----- The input

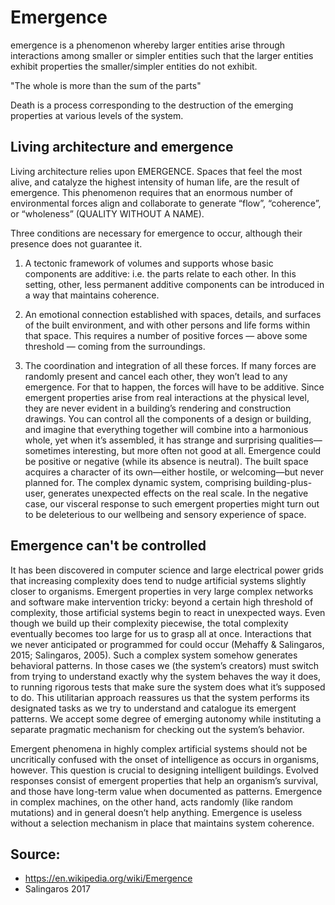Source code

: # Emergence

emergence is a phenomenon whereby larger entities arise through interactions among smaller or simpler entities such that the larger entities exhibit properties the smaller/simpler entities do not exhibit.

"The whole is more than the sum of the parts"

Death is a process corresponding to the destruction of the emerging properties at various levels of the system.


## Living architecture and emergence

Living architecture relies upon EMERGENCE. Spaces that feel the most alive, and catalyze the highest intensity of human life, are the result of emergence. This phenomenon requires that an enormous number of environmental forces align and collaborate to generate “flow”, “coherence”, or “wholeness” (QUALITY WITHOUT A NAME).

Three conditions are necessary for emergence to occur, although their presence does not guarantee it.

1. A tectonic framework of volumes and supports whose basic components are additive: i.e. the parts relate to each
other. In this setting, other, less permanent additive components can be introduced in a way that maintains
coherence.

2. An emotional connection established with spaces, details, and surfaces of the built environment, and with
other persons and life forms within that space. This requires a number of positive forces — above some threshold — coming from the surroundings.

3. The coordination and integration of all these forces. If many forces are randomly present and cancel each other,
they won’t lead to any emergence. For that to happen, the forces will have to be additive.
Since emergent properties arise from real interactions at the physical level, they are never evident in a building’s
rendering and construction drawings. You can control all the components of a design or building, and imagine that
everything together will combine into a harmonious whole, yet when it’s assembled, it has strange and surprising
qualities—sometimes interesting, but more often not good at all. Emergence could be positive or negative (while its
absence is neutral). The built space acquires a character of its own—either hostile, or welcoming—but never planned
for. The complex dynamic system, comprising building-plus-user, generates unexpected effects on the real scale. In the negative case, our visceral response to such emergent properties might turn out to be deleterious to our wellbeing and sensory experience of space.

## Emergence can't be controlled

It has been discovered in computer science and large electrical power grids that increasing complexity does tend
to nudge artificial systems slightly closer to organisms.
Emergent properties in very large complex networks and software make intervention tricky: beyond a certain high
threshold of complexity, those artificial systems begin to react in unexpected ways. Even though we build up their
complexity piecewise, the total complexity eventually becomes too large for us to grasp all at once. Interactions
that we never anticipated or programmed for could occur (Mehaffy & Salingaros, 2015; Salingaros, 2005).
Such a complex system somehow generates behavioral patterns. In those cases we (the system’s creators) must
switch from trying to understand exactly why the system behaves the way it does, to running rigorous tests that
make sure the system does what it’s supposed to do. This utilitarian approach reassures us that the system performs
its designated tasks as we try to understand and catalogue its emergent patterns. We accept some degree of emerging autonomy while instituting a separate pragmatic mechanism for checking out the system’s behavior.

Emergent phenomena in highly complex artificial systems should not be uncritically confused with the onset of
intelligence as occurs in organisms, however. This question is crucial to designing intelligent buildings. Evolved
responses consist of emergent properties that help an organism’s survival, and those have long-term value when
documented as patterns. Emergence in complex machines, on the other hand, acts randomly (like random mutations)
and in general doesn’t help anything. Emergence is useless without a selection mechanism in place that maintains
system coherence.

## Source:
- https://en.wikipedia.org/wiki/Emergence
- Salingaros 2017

----------

_Task objective_
Look for "mechanism" in each line of the material, then copy the lines where it is found.

_Written answer_
its designated tasks as we try to understand and catalogue its emergent patterns. We accept some degree of emerging autonomy while instituting a separate pragmatic mechanism for checking out the system’s behavior.
and in general doesn’t help anything. Emergence is useless without a selection mechanism in place that maintains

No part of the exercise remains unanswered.